Meski tampak sunyi, novel ini penuh riak konflik batin dan paradoks sosial. Lewat teknik alur non-linier dan penggunaan narasi batin yang mendalam, Iwan Simatupang menghadirkan dunia yang tidak runut, tetapi sangat reflektif. Kritik terhadap militerisme, agama, seni, dan nilai-nilai kemapanan dibalut dalam absurditas yang menggelitik dan kadang menyakitkan. Setiap babak terasa seperti potret filosofis, bukan narasi konvensional.
Di akhir novel, si peziarah tampak tidak mencapai “akhir” yang definitif. Ziarahnya tidak menghasilkan jawaban, tetapi justru menegaskan absurditas itu sendiri sebagai bagian dari keberadaan manusia. Pembaca dibawa dalam semacam labirin pemikiran, di mana eksistensi, kehampaan, dan harapan saling silang. Ziarah bukan kisah tentang pencapaian, melainkan tentang perjalanan yang tak selesai—seperti hidup itu sendiri.
1. Kehilangan sebagai Titik Awal Kehancuran
Pelukis dalam Ziarah tidak diberi nama. Ia hanya disebut sebagai “Tokoh Kita”—sebuah pilihan yang membuka ruang identifikasi universal. Kematian istrinya menjadi poros kehancuran eksistensial. Ia berhenti melukis, membuang alat-alatnya ke laut, dan hidup dari pekerjaan serabutan. Kehidupan bukan lagi tempat kreativitas, melainkan arena derita dan pengasingan batin.
Tokoh Kita menolak dunia yang dahulu memujanya. Ia tidak lagi tinggal di hotel, tidak lagi berpesta dengan lukisan. Yang tersisa hanyalah ia, arak, dan kenangan. Dalam kegilaan yang tampak tidak masuk akal, ia terus menyebut nama istrinya, meneguk anggur, dan menanti istrinya muncul dari tikungan. Semua rutinitasnya menjadi ritual yang absurd, sekaligus ziarah yang personal.
Iwan Simatupang tidak hanya menarasikan duka, ia memaksa pembaca menatap duka dari dalam kepala si tokoh. Kita dibawa untuk menghayati kesedihan yang tidak bisa diredakan oleh logika. Ziarah menunjukkan bahwa kehilangan tidak selalu berarti perpisahan; kadang ia adalah kesatuan yang menyakitkan, yang menuntun seseorang ke dalam kekacauan batin terdalam.

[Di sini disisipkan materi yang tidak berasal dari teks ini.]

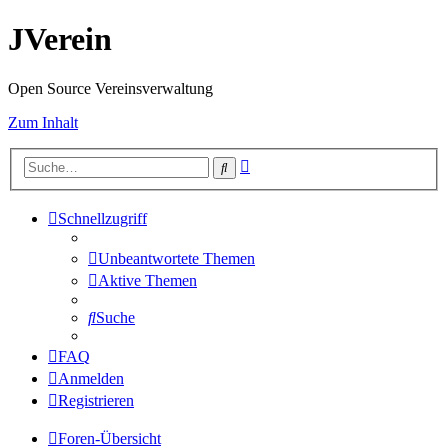
JVerein
Open Source Vereinsverwaltung
Zum Inhalt
Erweiterte
Suche
Suche
Schnellzugriff
Unbeantwortete Themen
Aktive Themen
Suche
FAQ
Anmelden
Registrieren
Foren-Übersicht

2. Menjadi Opseter: Ziarah sebagai Jalan Spiritual
Ketika Tokoh Kita menerima pekerjaan sebagai pengapur tembok pemakaman, itulah titik balik dalam kisahnya. Ia tidak lagi hanya peziarah, ia menjadi bagian dari kuburan itu sendiri. Ia membersihkan, merawat, dan mengecat tembok makam, seolah menyapu luka-lukanya sendiri satu per satu.

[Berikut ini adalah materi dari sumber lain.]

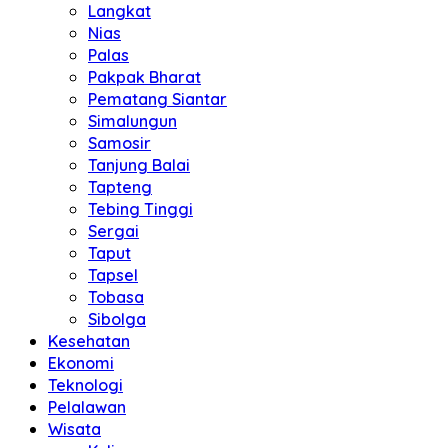
Langkat
Nias
Palas
Pakpak Bharat
Pematang Siantar
Simalungun
Samosir
Tanjung Balai
Tapteng
Tebing Tinggi
Sergai
Taput
Tapsel
Tobasa
Sibolga
Kesehatan
Ekonomi
Teknologi
Pelalawan
Wisata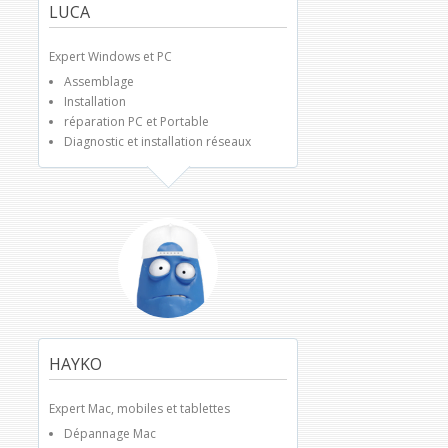
LUCA
Expert Windows et PC
Assemblage
Installation
réparation PC et Portable
Diagnostic et installation réseaux
HAYKO
Expert Mac, mobiles et tablettes
Dépannage Mac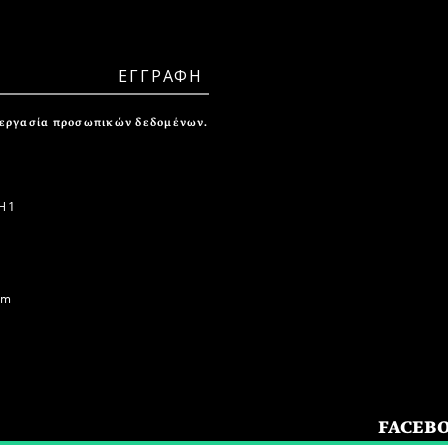
ξεργασία προσωπικών δεδομένων.
 1
om
FACEB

Pekerjaan itu bukan hanya kerja fisik, melainkan bentuk meditasi. Lima jam sehari, ia mengecat tanpa bicara, tanpa interupsi. Ritual ini menjadi jalan spiritual yang membawanya kembali ke titik kemanusiaan yang lebih dalam. Ia berhenti menjadi seniman untuk menjadi penjaga sunyi: penjaga makam, penjaga luka, penjaga cinta yang telah tiada.
Relasi antara Tokoh Kita dengan opseter lama menjadi penting. Opseter adalah penjaga batas antara hidup dan mati, antara akal dan absurditas. Setelah opseter lama meninggal, Tokoh Kita melamar untuk menggantikannya. Ia tidak hanya ingin dekat dengan makam istrinya, tetapi juga ingin menjaga dunia ziarah itu sendiri. Ia, dengan caranya yang unik, telah menemukan "makna" yang tak lagi ia cari dalam lukisan.
3. Absurditas dan Ketakziman dalam Narasi yang Retak
Salah satu kekuatan Ziarah terletak pada ketidakpastian alurnya. Iwan Simatupang dengan sadar menyusun narasi yang mengalir seperti mimpi: loncat-loncat, penuh simbol, dan kerap mengacaukan antara realitas dan fantasi. Tokoh Kita bisa bercinta di aspal, bisa tiba-tiba jatuh cinta, lalu kehilangan, lalu menikah dalam birokrasi gila yang disahkan Brigadir Polisi.